#### [TEXT TO READ]
----------------------------------------

I was having some hardware problems with my drives, and it seems to have
damaged my setup (which is weird, because I thought I had a normal shutdown
just before the problem). My boot floppy is from a couple generations back
(2.4.7, I think) from my current kernel 2.4.9. I'm running woody. I think
I've updated LILO more recently than the kernel, which is a custom build.
I have the windows 2000 boot loader on the master boot record. One of the
options invokes an image of the start of /dev/hda6, my Linux root partition
(inside an extended partition). I use LILO. I had got a bit casual about
the boot floppy because I recall recovering successfully before from a
different version.
If I boot the regular way (NT loader, select item off the menu) I go to the
very start of the LILO load. The letters LI appear on the screen, then it
stops. The Linux boot sector image (boot.lnx) that the NT loader uses has
no time stamps indicating recent modification, and it is still the proper
512 bytes.

----------------------------------------

#### [SUPPLIED INFORMATION]
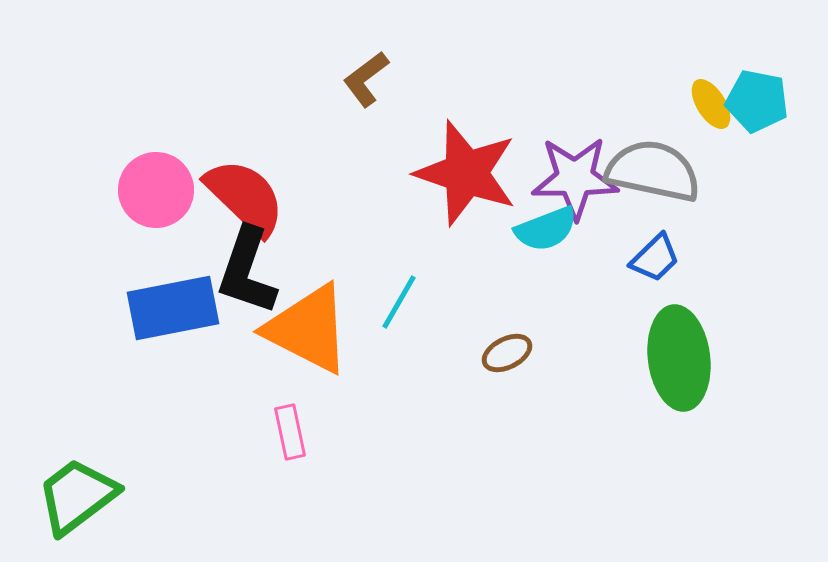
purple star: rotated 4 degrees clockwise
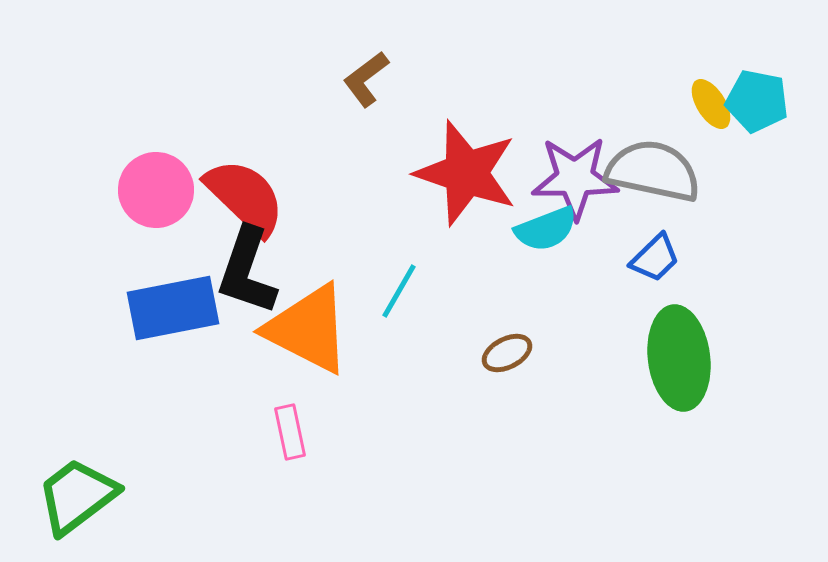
cyan line: moved 11 px up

----------------------------------------

#### [WRITTEN EXERCISE 1]
Copy the post about the boot failure between "I was having" and "a custom build.", inclusive, and substitute "sarge" for "woody".
#### [WRITTEN EXERCISE 2]
In the post about the boot failure, what shows on the screen when booting the regular way before it stops?
The listing is separate material, unrelated to the post about the boot failure.

#### [REPLY 1]
I was having some hardware problems with my drives, and it seems to have
damaged my setup (which is weird, because I thought I had a normal shutdown
just before the problem). My boot floppy is from a couple generations back
(2.4.7, I think) from my current kernel 2.4.9. I'm running sarge. I think
I've updated LILO more recently than the kernel, which is a custom build.

#### [REPLY 2]
The letters LI appear on the screen.